Exercise aim:
Your answer should be only the lines below from the one with "большой ассортимент цветовой палитры;" to the one with "Укладка замкового кварцвинилового ламината", repeated exactly, ends included.

*** Opening of Data supplied ***

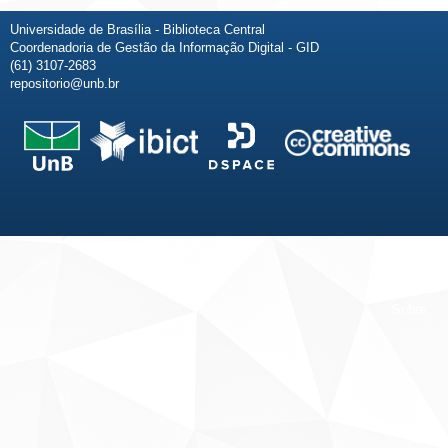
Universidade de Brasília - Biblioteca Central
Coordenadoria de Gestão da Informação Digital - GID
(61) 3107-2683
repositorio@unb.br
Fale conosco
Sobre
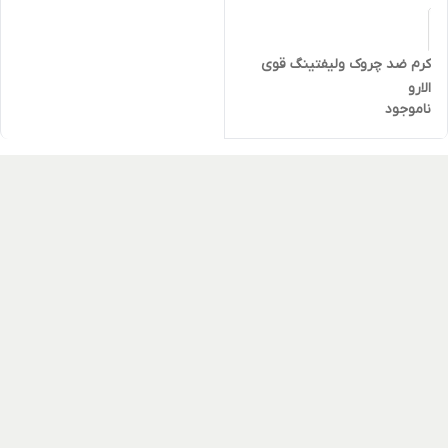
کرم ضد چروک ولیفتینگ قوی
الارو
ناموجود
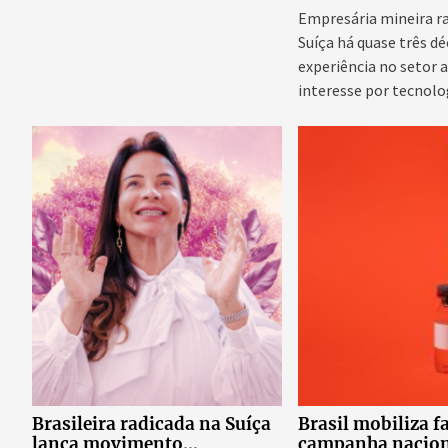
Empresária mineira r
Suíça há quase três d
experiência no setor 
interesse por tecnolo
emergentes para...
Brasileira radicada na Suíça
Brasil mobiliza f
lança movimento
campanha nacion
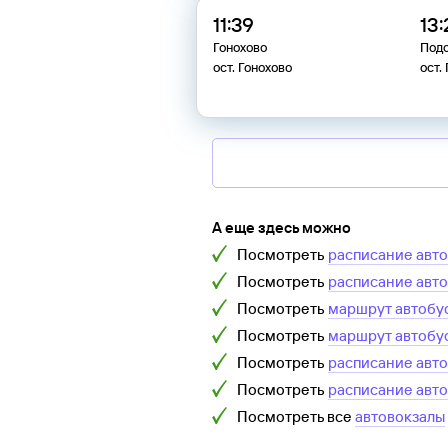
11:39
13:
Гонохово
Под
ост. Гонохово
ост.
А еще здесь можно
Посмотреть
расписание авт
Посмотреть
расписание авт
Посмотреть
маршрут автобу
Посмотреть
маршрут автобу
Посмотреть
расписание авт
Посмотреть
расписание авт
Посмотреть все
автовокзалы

*** Close of Data supplied ***
*** Opening of Data supplied ***

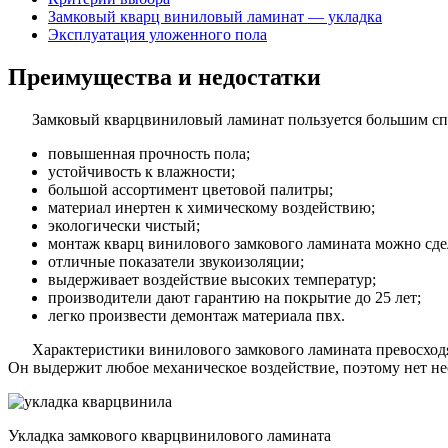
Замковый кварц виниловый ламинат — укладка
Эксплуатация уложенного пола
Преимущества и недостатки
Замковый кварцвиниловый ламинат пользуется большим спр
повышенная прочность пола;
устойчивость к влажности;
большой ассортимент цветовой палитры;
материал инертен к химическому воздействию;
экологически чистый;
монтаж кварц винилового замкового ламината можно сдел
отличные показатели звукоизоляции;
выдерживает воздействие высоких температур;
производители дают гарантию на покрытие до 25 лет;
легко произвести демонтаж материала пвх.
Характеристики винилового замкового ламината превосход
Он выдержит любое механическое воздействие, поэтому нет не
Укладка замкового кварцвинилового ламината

*** Close of Data supplied ***

Response to the task:
большой ассортимент цветовой палитры;
материал инертен к химическому воздействию;
экологически чистый;
монтаж кварц винилового замкового ламината можно сдел
отличные показатели звукоизоляции;
выдерживает воздействие высоких температур;
производители дают гарантию на покрытие до 25 лет;
легко произвести демонтаж материала пвх.
Характеристики винилового замкового ламината превосход
Он выдержит любое механическое воздействие, поэтому нет не
Укладка замкового кварцвинилового ламината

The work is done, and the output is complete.